Il Comune di Santa Margherita Ligure, dunque, l’ha spuntata su quello di Rapallo che avrebbe voluto una struttura interamente destinata alla
riabilitazione. Così non sarà: dei cinque piani dell’immobile sammargheritese, al termine della costruzione del nuovo ospedale del Tigullio Occidentale,
a Rapallo, tre saranno destinati all’assistenza residenziale riabilitativa e di mantenimento per anziani e due ad attività sociosanitarie.
«Una grossa occasione persa», commenta Roberto Di Antonio, vicesindaco rapallese, che la scorsa settimana aveva chiesto all’assemblea
dei sindaci della Asl 4 di sospendere la votazione e di avere maggiori elementi per valutare l’impatto del nuovo progetto. «Sarebbe servito più
tempo per studiare l’intervento - aggiunge Di Antonio - Avere tre piani anziché cinque destinati alla riabilitazione non è la stessa cosa in un
territorio, come quello ligure, dove la popolazione anziana è in costante aumento e il bisogno di strutture di questo genere sempre più pressante».
È per questo che Rapallo ha scelto di astenersi dal voto e non di bocciare la proposta. «Il nostro - precisa Di Antonio - è un segnale: con
l’astensione vogliamo far capire che, secondo noi, la strada intrapresa non è la migliore».
Diverso, ovviamente, il giudizio di Santa Margherita Ligure.
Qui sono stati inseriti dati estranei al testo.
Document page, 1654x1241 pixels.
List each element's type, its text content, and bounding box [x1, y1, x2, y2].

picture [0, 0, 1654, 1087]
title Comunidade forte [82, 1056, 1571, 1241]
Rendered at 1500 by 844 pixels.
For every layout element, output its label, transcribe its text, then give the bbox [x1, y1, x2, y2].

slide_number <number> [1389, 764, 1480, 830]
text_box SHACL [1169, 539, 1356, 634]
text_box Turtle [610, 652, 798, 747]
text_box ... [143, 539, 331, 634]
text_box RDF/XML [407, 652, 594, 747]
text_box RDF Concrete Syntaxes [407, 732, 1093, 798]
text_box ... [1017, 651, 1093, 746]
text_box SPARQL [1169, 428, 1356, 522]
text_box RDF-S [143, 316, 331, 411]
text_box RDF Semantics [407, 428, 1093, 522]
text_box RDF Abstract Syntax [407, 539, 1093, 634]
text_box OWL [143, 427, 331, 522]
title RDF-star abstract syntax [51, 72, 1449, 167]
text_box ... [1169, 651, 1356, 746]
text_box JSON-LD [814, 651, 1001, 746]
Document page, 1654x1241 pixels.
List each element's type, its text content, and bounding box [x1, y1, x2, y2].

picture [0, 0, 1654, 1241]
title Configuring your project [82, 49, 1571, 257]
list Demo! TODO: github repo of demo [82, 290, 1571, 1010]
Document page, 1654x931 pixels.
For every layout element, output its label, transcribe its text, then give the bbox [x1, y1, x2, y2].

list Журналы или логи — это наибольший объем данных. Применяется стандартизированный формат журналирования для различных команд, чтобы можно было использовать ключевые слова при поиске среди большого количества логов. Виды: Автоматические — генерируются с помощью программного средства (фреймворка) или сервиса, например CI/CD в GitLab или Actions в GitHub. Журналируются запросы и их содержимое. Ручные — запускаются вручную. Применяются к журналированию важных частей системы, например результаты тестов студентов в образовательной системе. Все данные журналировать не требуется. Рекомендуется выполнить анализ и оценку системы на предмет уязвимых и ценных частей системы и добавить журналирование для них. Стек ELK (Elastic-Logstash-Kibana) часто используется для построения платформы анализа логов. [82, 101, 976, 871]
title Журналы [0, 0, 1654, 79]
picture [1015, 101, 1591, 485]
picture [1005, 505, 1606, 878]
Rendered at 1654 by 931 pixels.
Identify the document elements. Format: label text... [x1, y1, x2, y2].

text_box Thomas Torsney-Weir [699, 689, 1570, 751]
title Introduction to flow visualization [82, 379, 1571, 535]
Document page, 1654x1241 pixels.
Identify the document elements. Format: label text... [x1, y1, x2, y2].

Il progetto dell’amministrazione guidata dal sindaco Roberto De Marchi, infatti, è
quello di acquistare dalla Azienda sanitaria locale al prezzo concordato di 2 milioni di euro l’area antistante l’ospedale (circa 2.450 metri quadrati)
per realizzare 150 parcheggi interrati a rotazione e a pagamento, 50 posti auto a raso, in superficie e gratuiti, 100 box da vendere.
«Nel progetto di due anni fa la Asl 4 avrebbe venduto l’area ai privati - ricorda Mario Fracchia, assessore sammargheritese ai Lavori pubblici
- Con questa soluzione, invece, il Comune si sostituisce ai privati, aumenta il numero di posti auto a disposizione della città e ottiene anche una
struttura socio-sanitaria».
Nei due piani che la Asl cede in concessione al Comune, infatti, troveranno posto la nuova sede delle due pubbliche assistenze sammargheritesi,
dell’Avis, della protezione civile, della polizia municipale.
Paolo Cavagnaro, direttore generale Asl 4, rassicura chi teme una diminuzione di posti letto per la riabilitazione. «Il potenziamento della
rete dei servizi sociosanitari territoriali per la Asl e per il distretto socio-sanitario 14 del Tigullio Occidentale - dice - non può che coinvolgere
in maniera significativa il polo di Santa Margherita con un aumento dell’offerta di assistenza residenziale riabilitativa estensiva, 15 posti letto, e
di mantenimento, 71 posti, nonché dell’assistenza residenziale con un centro diurno».